> _Work request A_
In the #clojure-spec chat log, how did alexmiller respond to the suggestion of separate non-default registry instances?

> _Source extract_
↓↓↓

Fork me on GitHub
#clojure-spec
<
2016-11-23
>
yonatanel10:11:01

If I define specs such as :event/type, it's something that will likely be defined by more projects, so is the best practice to have a fuller namespace such as :org.my.event/type? This will deviate from the shorter form of my Datomic attributes which I don't want to prefix with the organization name all over the place. (I assume specs can collide being in the same process, while in Datomic I control what I put there)

yonatanel12:11:27

Perhaps the question is about specs of internal vs external data.

alexmiller12:11:38

Yes, you should use a sufficiently unique namespace

alexmiller12:11:54

But if you control what namespaces you're using, "sufficiently" can be pretty short

yonatanel13:11:20

Being paranoid, maybe it could be nice to have separate non-default registry instances, or attaching a spec to a key when calling s/keys somehow.

alexmiller13:11:02

Not doing that

gfredericks15:11:16

@yonatanel if you're paranoid then you can just use sufficiently unique namespaces

rickmoynihan15:11:18

On a similar note, what’s the suggested way to spec a format you didn’t define, that defines the same key with different values/specs… Basically is there an alternative to using s/keys when I have two different specs that share that prefix? Or should I just move the conflicting definitions into different namespaces?

↑↑↑

> _Provided information_

↓↓↓

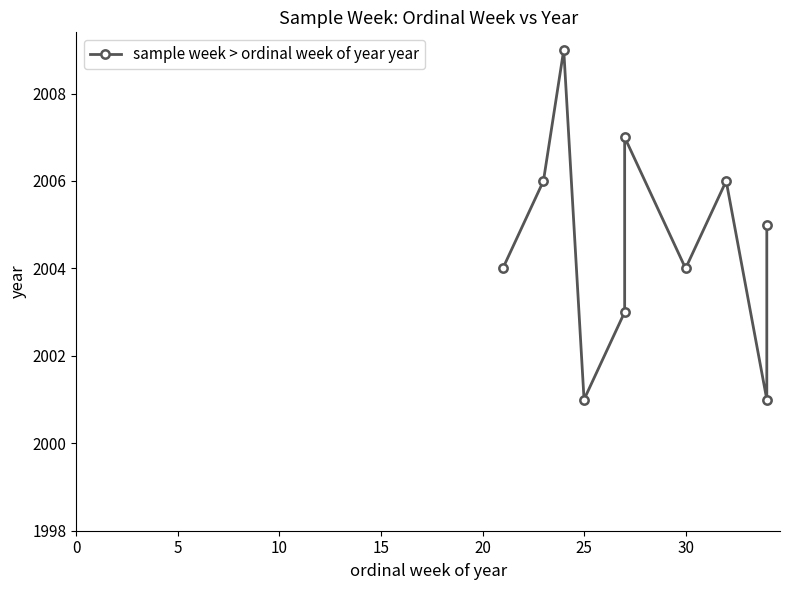

Approximately how many times larger is the value at 10 compared to 0?

1.0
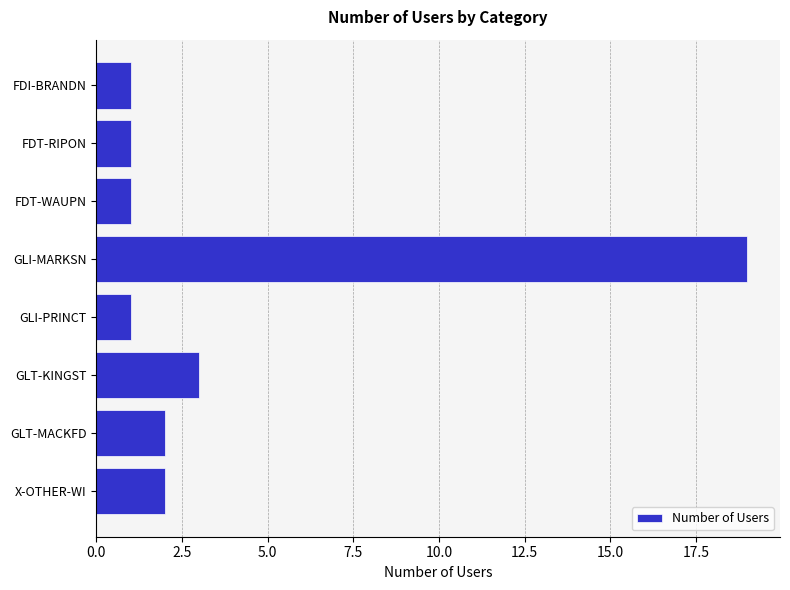

Which category has the highest value across all series?

GLI-MARKSN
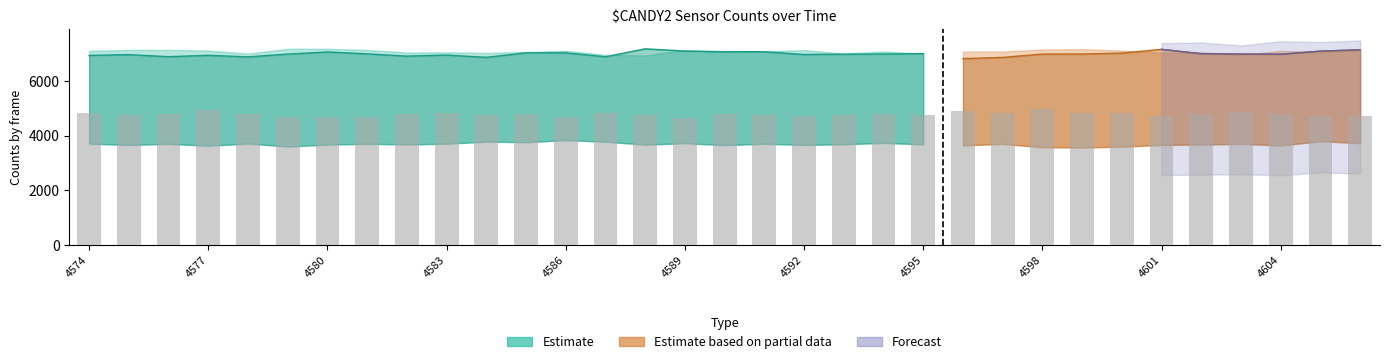

What is the value of the actual bar at the 26th from the left?

4837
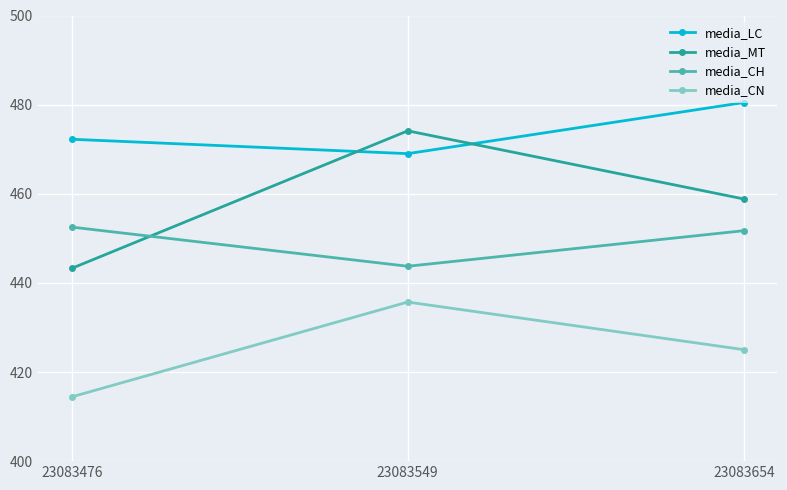

What are all the series names shown in the legend?

media_LC, media_MT, media_CH, media_CN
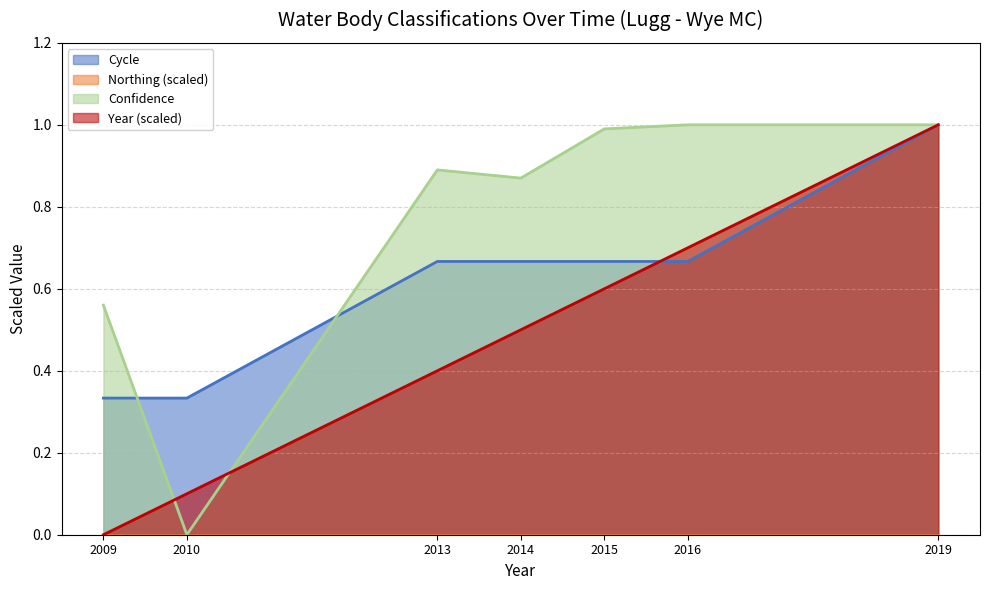

List the series in order of their peak value, highest first.

Cycle, Confidence, Year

↑↑↑

> _Work request B_
Copy the records word for word, starting at the line that contains "media_LC, media_MT, media_CH, media_CN" and continuing through the end of the records. Omit the pictures.

> _Task result A_
He replied, "Not doing that."

> _Task result B_
media_LC, media_MT, media_CH, media_CN

List the series in order of their peak value, highest first.

Cycle, Confidence, Year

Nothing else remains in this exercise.